Kreios Space, basée à Vigo en Galice, développe un système de propulsion innovant. Son moteur électrique, nommé ABEP (Air-Breathing Electric Propulsion), utilise l’air de l’atmosphère pour propulser des satellites à des altitudes comprises entre 150 et 400 kilomètres. Francisco Boira, co-fondateur de l’entreprise, souligne que ces orbites très basses n’ont pas été exploitées jusqu’à présent en raison de la traînée aérodynamique qui nécessite d’importantes réserves de carburant.
Le développement de ce moteur a débuté il y a plus de cinq ans et a été certifié en 2026. L’objectif est de créer des satellites capables de rester en orbite pendant des années, indépendamment des combustibles fossiles et sans générer de débris spatiaux.
En septembre 2025, Kreios Space a réalisé une levée de fonds de 8 millions d’euros, dirigée par le Fonds d’innovation de l’OTAN, qui soutient des projets technologiques en Europe.

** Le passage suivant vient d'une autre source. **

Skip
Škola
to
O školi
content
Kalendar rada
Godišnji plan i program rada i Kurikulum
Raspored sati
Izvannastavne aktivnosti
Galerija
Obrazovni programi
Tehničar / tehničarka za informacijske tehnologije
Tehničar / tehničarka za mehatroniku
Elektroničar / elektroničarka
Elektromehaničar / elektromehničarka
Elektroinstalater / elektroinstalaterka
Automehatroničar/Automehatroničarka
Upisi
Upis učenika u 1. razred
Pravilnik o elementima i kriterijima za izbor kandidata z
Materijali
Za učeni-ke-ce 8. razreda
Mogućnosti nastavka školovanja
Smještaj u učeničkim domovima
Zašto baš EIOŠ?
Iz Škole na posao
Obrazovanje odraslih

Ce fonds, doté d’un milliard d’euros, vise à relever les défis de la défense et de la sécurité. C’est le premier investissement de ce fonds en Espagne, plaçant Kreios sur le radar stratégique de l’Alliance atlantique.

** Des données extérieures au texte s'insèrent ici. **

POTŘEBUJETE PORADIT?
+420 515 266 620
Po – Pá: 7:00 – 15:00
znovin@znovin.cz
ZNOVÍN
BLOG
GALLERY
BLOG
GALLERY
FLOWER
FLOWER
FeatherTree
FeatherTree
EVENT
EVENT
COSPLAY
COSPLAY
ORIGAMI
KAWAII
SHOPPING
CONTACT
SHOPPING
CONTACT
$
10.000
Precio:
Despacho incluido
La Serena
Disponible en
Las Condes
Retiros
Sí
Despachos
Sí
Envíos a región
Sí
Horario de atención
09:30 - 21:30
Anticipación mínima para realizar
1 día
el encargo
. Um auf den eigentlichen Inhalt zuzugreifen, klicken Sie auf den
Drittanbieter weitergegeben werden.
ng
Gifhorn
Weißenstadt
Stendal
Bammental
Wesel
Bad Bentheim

Les satellites à très basses orbites (VLEO) offrent plusieurs avantages par rapport à ceux situés à des altitudes plus élevées. Ils peuvent capturer des images avec une résolution trois fois supérieure, fournir une connectivité à large bande directe sans antennes encombrantes, et posséder une latence de communication bien inférieure. De plus, ces orbites encore inexplorées sont exemptes de débris spatiaux, évitant ainsi le syndrome de Kessler, un phénomène où des collisions créent un effet en chaîne de débris.
Cependant, la nécessité de déployer un nombre accru de satellites pour couvrir la planète et la dépendance accrue à l’énergie de propulsion à ces altitudes constituent des défis. L’entreprise, fondée en 2021 par un groupe de jeunes ingénieurs, est en pleine expansion et prévoit de réaliser des tests en orbite afin de développer des constellations commerciales pour l’observation de la Terre et les communications.
Les applications potentielles de cette technologie incluent l’observation à haute résolution pour l’agriculture et la gestion des ressources, ainsi que des solutions de télécommunications plus directes et sécurisées, notamment en cas de catastrophes naturelles.